[Dataset entries]
· · ·
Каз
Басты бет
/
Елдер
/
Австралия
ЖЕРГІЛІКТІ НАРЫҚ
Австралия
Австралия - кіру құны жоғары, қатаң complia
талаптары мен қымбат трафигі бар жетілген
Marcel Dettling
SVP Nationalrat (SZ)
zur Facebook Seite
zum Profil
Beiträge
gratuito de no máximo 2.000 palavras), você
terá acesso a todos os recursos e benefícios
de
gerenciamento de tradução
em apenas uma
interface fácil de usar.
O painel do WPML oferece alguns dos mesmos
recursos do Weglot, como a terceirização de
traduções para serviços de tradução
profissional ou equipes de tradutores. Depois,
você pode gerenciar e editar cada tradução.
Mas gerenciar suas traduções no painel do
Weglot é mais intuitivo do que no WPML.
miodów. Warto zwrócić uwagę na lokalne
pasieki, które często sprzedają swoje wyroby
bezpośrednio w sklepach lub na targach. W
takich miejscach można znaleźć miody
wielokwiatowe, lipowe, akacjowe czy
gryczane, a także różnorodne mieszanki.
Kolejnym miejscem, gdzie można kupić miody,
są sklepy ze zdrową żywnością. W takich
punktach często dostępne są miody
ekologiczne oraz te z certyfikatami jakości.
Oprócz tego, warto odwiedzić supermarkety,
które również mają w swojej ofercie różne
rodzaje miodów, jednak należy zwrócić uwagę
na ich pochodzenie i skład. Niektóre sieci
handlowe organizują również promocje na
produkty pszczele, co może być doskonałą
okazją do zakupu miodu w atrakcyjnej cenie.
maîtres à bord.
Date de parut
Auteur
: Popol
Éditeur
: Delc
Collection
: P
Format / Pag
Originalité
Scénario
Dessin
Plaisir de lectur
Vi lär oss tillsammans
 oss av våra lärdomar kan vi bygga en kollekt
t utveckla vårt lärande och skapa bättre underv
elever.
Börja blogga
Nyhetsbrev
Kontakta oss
· · ·
The records above must be printed again in full, exactly as written.

Каз
Басты бет
/
Елдер
/
Австралия
ЖЕРГІЛІКТІ НАРЫҚ
Австралия
Австралия - кіру құны жоғары, қатаң complia
талаптары мен қымбат трафигі бар жетілген
Marcel Dettling
SVP Nationalrat (SZ)
zur Facebook Seite
zum Profil
Beiträge
gratuito de no máximo 2.000 palavras), você
terá acesso a todos os recursos e benefícios
de
gerenciamento de tradução
em apenas uma
interface fácil de usar.
O painel do WPML oferece alguns dos mesmos
recursos do Weglot, como a terceirização de
traduções para serviços de tradução
profissional ou equipes de tradutores. Depois,
você pode gerenciar e editar cada tradução.
Mas gerenciar suas traduções no painel do
Weglot é mais intuitivo do que no WPML.
miodów. Warto zwrócić uwagę na lokalne
pasieki, które często sprzedają swoje wyroby
bezpośrednio w sklepach lub na targach. W
takich miejscach można znaleźć miody
wielokwiatowe, lipowe, akacjowe czy
gryczane, a także różnorodne mieszanki.
Kolejnym miejscem, gdzie można kupić miody,
są sklepy ze zdrową żywnością. W takich
punktach często dostępne są miody
ekologiczne oraz te z certyfikatami jakości.
Oprócz tego, warto odwiedzić supermarkety,
które również mają w swojej ofercie różne
rodzaje miodów, jednak należy zwrócić uwagę
na ich pochodzenie i skład. Niektóre sieci
handlowe organizują również promocje na
produkty pszczele, co może być doskonałą
okazją do zakupu miodu w atrakcyjnej cenie.
maîtres à bord.
Date de parut
Auteur
: Popol
Éditeur
: Delc
Collection
: P
Format / Pag
Originalité
Scénario
Dessin
Plaisir de lectur
Vi lär oss tillsammans
 oss av våra lärdomar kan vi bygga en kollekt
t utveckla vårt lärande och skapa bättre underv
elever.
Börja blogga
Nyhetsbrev
Kontakta oss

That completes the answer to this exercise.